This is a quick note on how to set up a Spark cluster in standalone mode. This is useful if you want to setup a cluster for your own development purposes or if you just want to do it for fun—for more serious use cases, Spark clusters should be setup on top of YARN or Kubernetes.
You will need to create a few VMs: one VM for the cluster manager and then one or more VMs where the executors will be running. For instance:
- manager.myproject.example.com
- node01.myproject.example.com
- node02.myproject.example.com
Note: this setup would be better done via a configuration management tool such as Puppet, mainly to make it really easy to add new nodes to the cluster. I’ve written a very quick intro to setting up Puppet here. However, we will be doing this manually here as it might not be worth the overhead of setting up Puppet.
First, we need to install Spark. Here I am using Debian 11 but Spark should work regardless of the OS provided that Java is installed. Let’s do the following on all VMs:
# Install Java, if not installed
sudo apt install default-jre
# Install Spark (note: pick a recent version here)

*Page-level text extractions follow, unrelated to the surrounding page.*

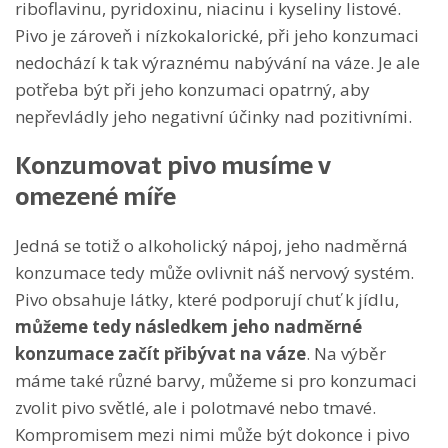
riboflavinu, pyridoxinu, niacinu i kyseliny listové.
Pivo je zároveň i nízkokalorické, při jeho konzumaci
nedochází k tak výraznému nabývání na váze. Je ale
potřeba být při jeho konzumaci opatrný, aby
nepřevládly jeho negativní účinky nad pozitivními.
Konzumovat pivo musíme v
omezené míře
Jedná se totiž o alkoholický nápoj, jeho nadměrná
konzumace tedy může ovlivnit náš nervový systém.
Pivo obsahuje látky, které podporují chuť k jídlu,
můžeme tedy následkem jeho nadměrné
konzumace začít přibývat na váze
. Na výběr
máme také různé barvy, můžeme si pro konzumaci
zvolit pivo světlé, ale i polotmavé nebo tmavé.
Kompromisem mezi nimi může být dokonce i pivo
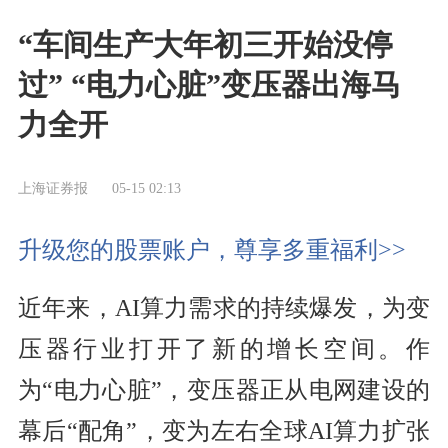
“车间生产大年初三开始没停
过” “电力心脏”变压器出海马
力全开
上海证券报
05-15 02:13
升级您的股票账户，尊享多重福利>>
近年来，AI算力需求的持续爆发，为变
压器行业打开了新的增长空间。作
为“电力心脏”，变压器正从电网建设的
幕后“配角”，变为左右全球AI算力扩张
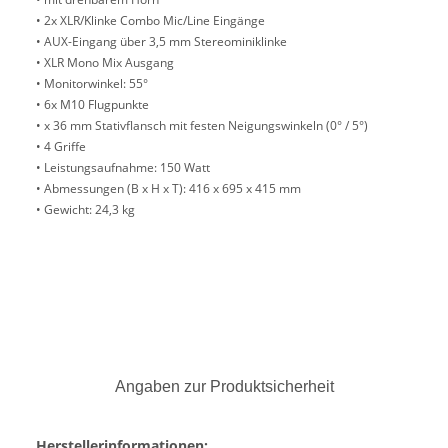
• 2x XLR/Klinke Combo Mic/Line Eingänge
• AUX-Eingang über 3,5 mm Stereominiklinke
• XLR Mono Mix Ausgang
• Monitorwinkel: 55°
• 6x M10 Flugpunkte
• x 36 mm Stativflansch mit festen Neigungswinkeln (0° / 5°)
• 4 Griffe
• Leistungsaufnahme: 150 Watt
• Abmessungen (B x H x T): 416 x 695 x 415 mm
• Gewicht: 24,3 kg
Angaben zur Produktsicherheit
Herstellerinformationen:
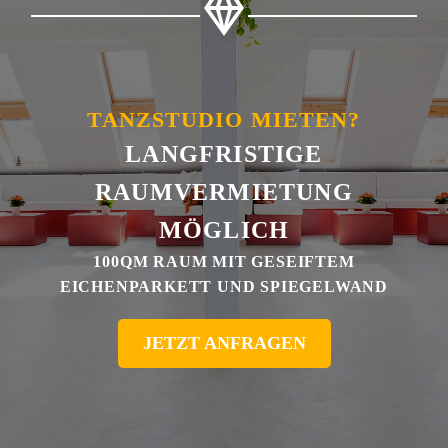
TANZSTUDIO MIETEN?
LANGFRISTIGE
RAUMVERMIETUNG
MÖGLICH
100QM RAUM MIT GESEIFTEM
EICHENPARKETT UND SPIEGELWAND
JETZT ANFRAGEN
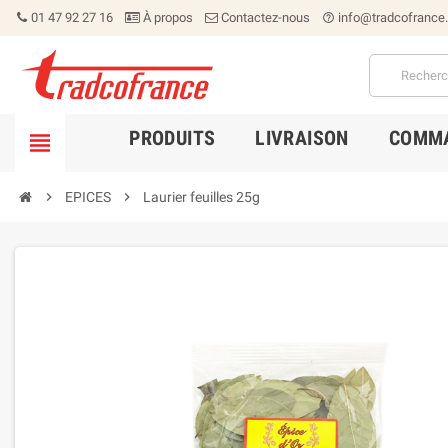
01 47 92 27 16
À propos
Contactez-nous
info@tradcofrance
help_outline
PRODUITS
LIVRAISON
COMMA


EPICES

Laurier feuilles 25g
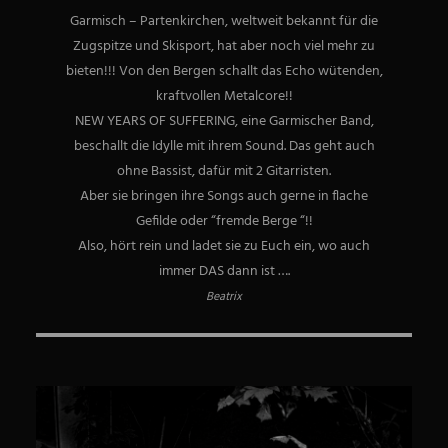
Garmisch – Partenkirchen, weltweit bekannt für die
Zugspitze und Skisport, hat aber noch viel mehr zu
bieten!!! Von den Bergen schallt das Echo wütenden,
kraftvollen Metalcore!!
NEW YEARS OF SUFFERING, eine Garmischer Band,
beschallt die Idylle mit ihrem Sound. Das geht auch
ohne Bassist, dafür mit 2 Gitarristen.
Aber sie bringen ihre Songs auch gerne in flache
Gefilde oder “fremde Berge “!!
Also, hört rein und ladet sie zu Euch ein, wo auch
immer DAS dann ist ….
Beatrix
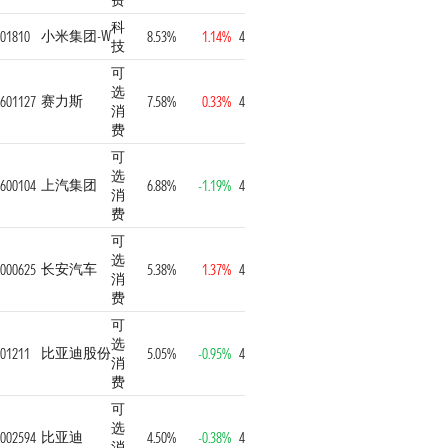
费
科
小米集团-W
01810
8.53%
1.14%
4
技
可
选
赛力斯
601127
7.58%
0.33%
4
消
费
可
选
上汽集团
600104
6.88%
-1.19%
4
消
费
可
选
长安汽车
000625
5.38%
1.37%
4
消
费
可
选
比亚迪股份
01211
5.05%
-0.95%
4
消
费
可
选
比亚迪
002594
4.50%
-0.38%
4
消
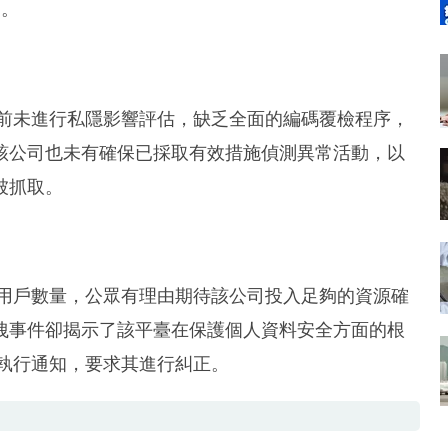
洞。
統遷移前未進行私隱影響評估，缺乏全面的編碼覆檢程序，
該公司也未有確保已採取有效措施偵測異常活動，以
被抓取。
和活躍用戶數量，公眾有理由期待該公司投入足夠的資源確
洩事件卻揭示了該平臺在保護個人資料安全方面的根
發出執行通知，要求其進行糾正。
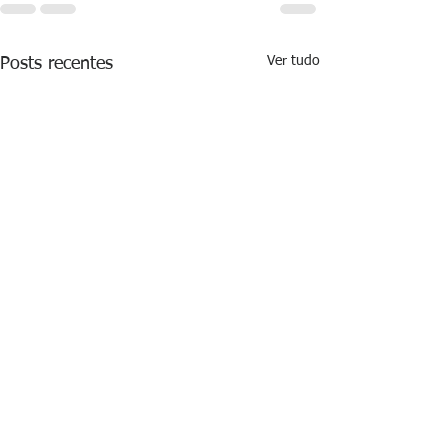
Ver tudo
Posts recentes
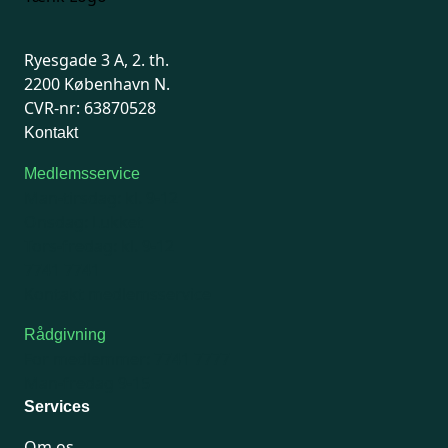
Ryesgade 3 A, 2. th.
2200 København N.
CVR-nr: 63870528
Kontakt
Medlemsservice
Man-tirsdag: kl. 9-12
Onsdag: Lukket
Tors-fredag: kl. 9-12
7741 7741
Kontakt medlemsservice
Rådgivning
For medlemmer: 7741 7777
Man-fredag 9-15
Services
Om os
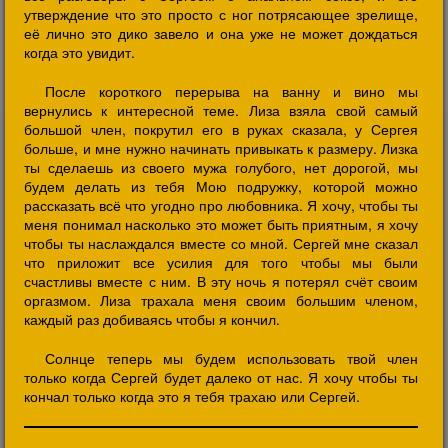
утверждение что это просто с ног потрясающее зрелище,
её лично это дико завело и она уже не может дождаться
когда это увидит.
После короткого перерыва на ванну и вино мы
вернулись к интересной теме. Лиза взяла свой самый
большой член, покрутил его в руках сказала, у Сергея
больше, и мне нужно начинать привыкать к размеру. Лизка
ты сделаешь из своего мужа голубого, нет дорогой, мы
будем делать из тебя Мою подружку, которой можно
рассказать всё что угодно про любовника. Я хочу, чтобы ты
меня понимал насколько это может быть приятным, я хочу
чтобы ты наслаждался вместе со мной. Сергей мне сказал
что приложит все усилия для того чтобы мы были
счастливы вместе с ним. В эту ночь я потерял счёт своим
оргазмом. Лиза трахала меня своим большим членом,
каждый раз добиваясь чтобы я кончил.
Солнце теперь мы будем использовать твой член
только когда Сергей будет далеко от нас. Я хочу чтобы ты
кончал только когда это я тебя трахаю или Сергей.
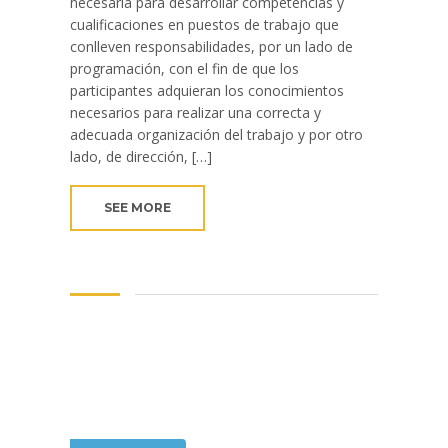
necesaria para desarrollar competencias y
cualificaciones en puestos de trabajo que
conlleven responsabilidades, por un lado de
programación, con el fin de que los
participantes adquieran los conocimientos
necesarios para realizar una correcta y
adecuada organización del trabajo y por otro
lado, de dirección, […]
SEE MORE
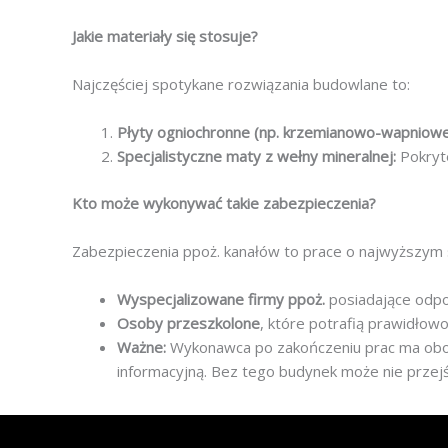
Jakie materiały się stosuje?
Najczęściej spotykane rozwiązania budowlane to:
Płyty ogniochronne (np. krzemianowo-wapniowe
Specjalistyczne maty z wełny mineralnej:
Pokryte
Kto może wykonywać takie zabezpieczenia?
Zabezpieczenia ppoż. kanałów to prace o najwyższym 
Wyspecjalizowane firmy ppoż.
posiadające odpo
Osoby przeszkolone
, które potrafią prawidłow
Ważne:
Wykonawca po zakończeniu prac ma ob
informacyjną. Bez tego budynek może nie przejść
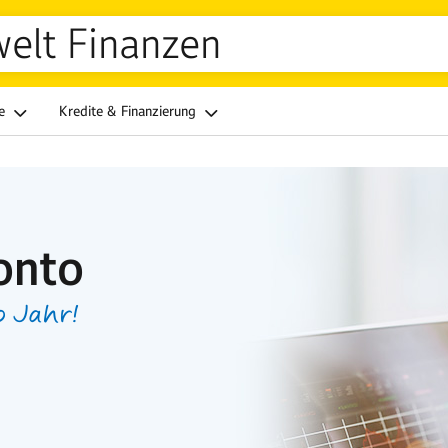
welt Finanzen
ge
Kredite & Finanzierung
onto
o Jahr!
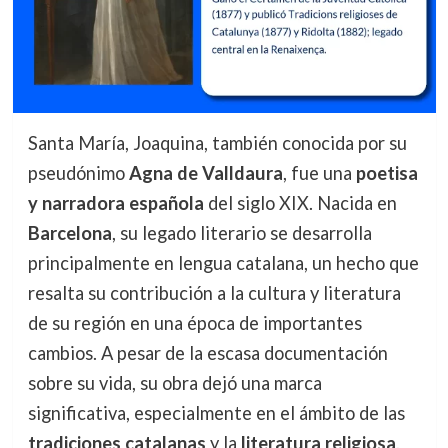
Santa María, Joaquina, también conocida por su
pseudónimo
Agna de Valldaura
, fue una
poetisa
y narradora española
del siglo XIX. Nacida en
Barcelona
, su legado literario se desarrolla
principalmente en lengua catalana, un hecho que
resalta su contribución a la cultura y literatura
de su región en una época de importantes
cambios. A pesar de la escasa documentación
sobre su vida, su obra dejó una marca
significativa, especialmente en el ámbito de las
tradiciones catalanas
y la
literatura religiosa
.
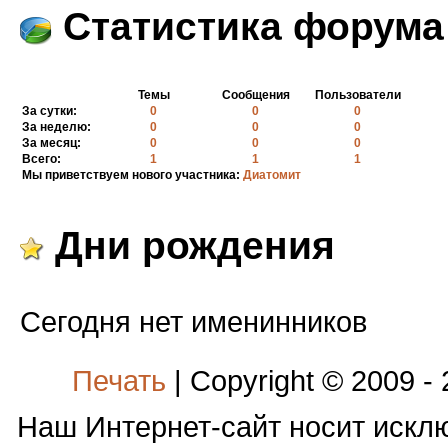
Статистика форума
Темы
Сообщения
Пользователи
За сутки:
0
0
0
За неделю:
0
0
0
За месяц:
0
0
0
Всего:
1
1
1
Мы приветствуем нового участника:
Диатомит
Дни рождения
Сегодня нет именинников
Печать
| Copyright © 2009 -
Наш Интернет-сайт носит иск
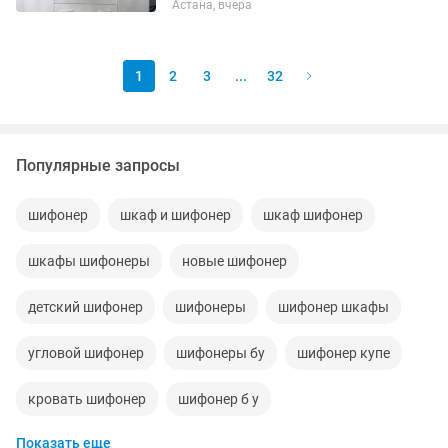
Астана, вчера
для спальни, детской или прихожей.
Можно оба или по одному. ✔️ Чистые,
крепкие, без сколов и...
1
2
3
...
32
Популярные запросы
шифонер
шкаф и шифонер
шкаф шифонер
шкафы шифонеры
новые шифонер
детский шифонер
шифонеры
шифонер шкафы
угловой шифонер
шифонеры бу
шифонер купе
кровать шифонер
шифонер б у
Показать еще
шифонер для одежды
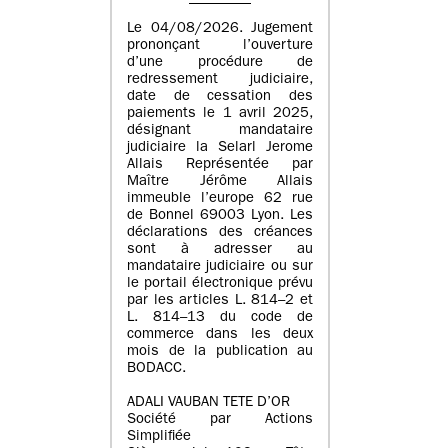
Le 04/08/2026. Jugement
prononçant l’ouverture
d’une procédure de
redressement judiciaire,
date de cessation des
paiements le 1 avril 2025,
désignant mandataire
judiciaire la Selarl Jerome
Allais Représentée par
Maître Jérôme Allais
immeuble l’europe 62 rue
de Bonnel 69003 Lyon. Les
déclarations des créances
sont à adresser au
mandataire judiciaire ou sur
le portail électronique prévu
par les articles L. 814–2 et
L. 814–13 du code de
commerce dans les deux
mois de la publication au
BODACC.
ADALI VAUBAN TETE D’OR
Société par Actions
Simplifiée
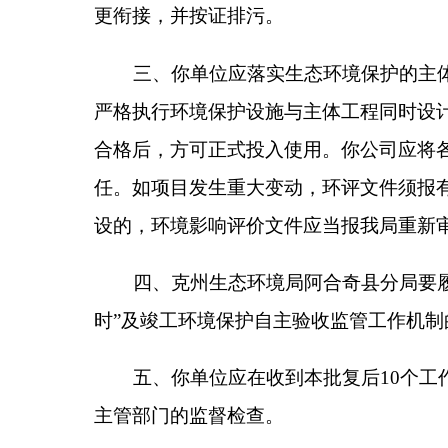
分享:
各县（市）网站
媒体
主办：克孜勒苏柯尔克孜自治州人民政府办公室
承办：克孜勒苏柯尔克孜自治州政务公开信息中心
新公网安备65300102000007号
新ICP备2022000247号
政府网站标识码：6530000002
法律声明
关于我们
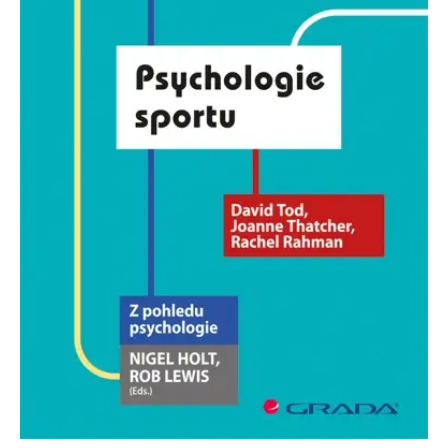
FUNKČNÉ
NEZARADENÉ SÚBORY
Potrebné
Analytické
Marketingové
Funkčné
Nezaradené súbory
Nevyhnutné súbory cookie umožňujú základné funkcie webovej stránky,
ako je prihlásenie používateľa a správa účtu. Bez nevyhnutných súborov
cookie nie je možné webové stránky správne používať.
Poskytovateľ /
Platnosť
Názov
Popis
Doména
končí
ASP.NET_SessionId
Zavřením
Tento soubor
Microsoft
prohlížeče
cookie
Corporation
zachovává stav
www.grada.sk
relace
návštěvníka
napříč
požadavky na
stránku.
__cf_bm
30 minut
Tento soubor
Cloudflare Inc.
cookie se
.heureka.cz
používá k
rozlišení mezi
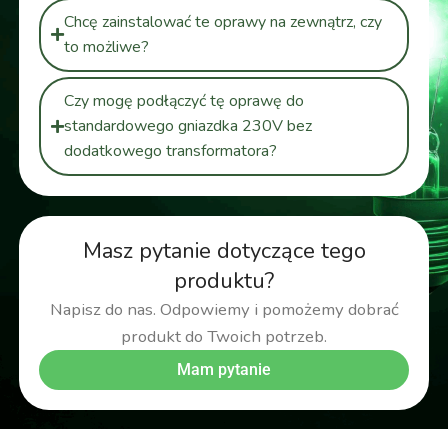
Chcę zainstalować te oprawy na zewnątrz, czy
to możliwe?
Czy mogę podłączyć tę oprawę do
standardowego gniazdka 230V bez
dodatkowego transformatora?
Masz pytanie dotyczące tego
produktu?
Napisz do nas. Odpowiemy i pomożemy dobrać
produkt do Twoich potrzeb.
Mam pytanie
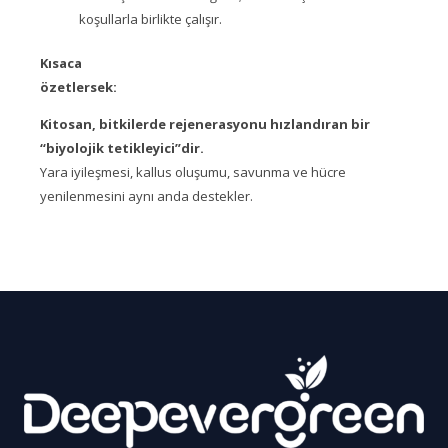
koşullarla birlikte çalışır.
Kısaca
özetlersek:
Kitosan, bitkilerde rejenerasyonu hızlandıran bir
“biyolojik tetikleyici”dir.
Yara iyileşmesi, kallus oluşumu, savunma ve hücre
yenilenmesini aynı anda destekler.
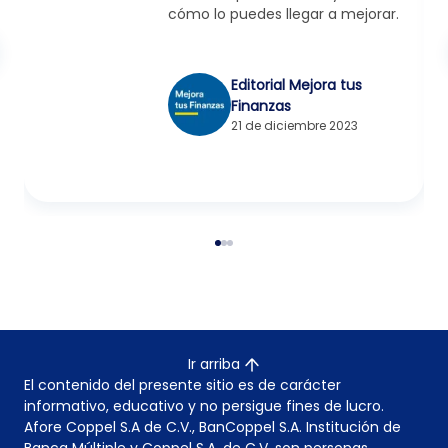
cómo lo puedes llegar a mejorar.
Editorial Mejora tus
Finanzas
21 de diciembre 2023
Ir arriba
El contenido del presente sitio es de carácter
informativo, educativo y no persigue fines de lucro.
Afore Coppel S.A de C.V., BanCoppel S.A. Institución de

wget https://downloads.apache.org/spark/spark-3.3.0/spark-3.3.0-bin-hadoop3.tgz
tar xvf spark-3.3.0-bin-hadoop3.tgz
sudo mv spark-3.3.0-bin-hadoop3 /opt/spark
Then we need to add the following variables to .profile
:
export SPARK_HOME=/opt/spark
export PATH=$PATH:$SPARK_HOME/bin:$SPARK_HOME/sbin
export PYSPARK_PYTHON=/usr/bin/python3
and source .profile
to get those variables set.
On the master node, generate an SSH key pair to allow the master to communicate with the workers via SSH
# Generate an ssh key pair
ssh-keygen -t rsa
Then add the id_rsa.pub
public key to each of the nodes .ssh/authorized_keys
file. Finally, return to the master node to configure Spark:
# Spark configuration
cp $SPARK_HOME/conf/spark-env.sh.template $SPARK_HOME/conf/spark-env.sh
cp $SPARK_HOME/conf/workers.template $SPARK_HOME/conf/workers
# Get the path to java (value of java.home) from
java -XshowSettings:properties -version
# Add java home and master host to spark-env.sh
# export JAVA_HOME=/usr/lib/jvm/java-11-openjdk-amd64
# export SPARK_MASTER_HOST=manager.myproject.example.com
sudo nano $SPARK_HOME/conf/spark-env.sh
# Add the worker hosts to the workers file
# i.e. node01.myproject.example.com, node02.myproject.example.com, one in each line
sudo nano $SPARK_HOME/conf/workers
# Start the cluster
$SPARK_HOME/sbin/start-all.sh
# Verify that the worker exists by fetching the Spark UI page
curl http://127.0.0.1:8080/
That is it—the Spark cluster is now ready! You may now want to setup an SSH tunnel to allow you to access the master VM conveniently from your local desktop environment.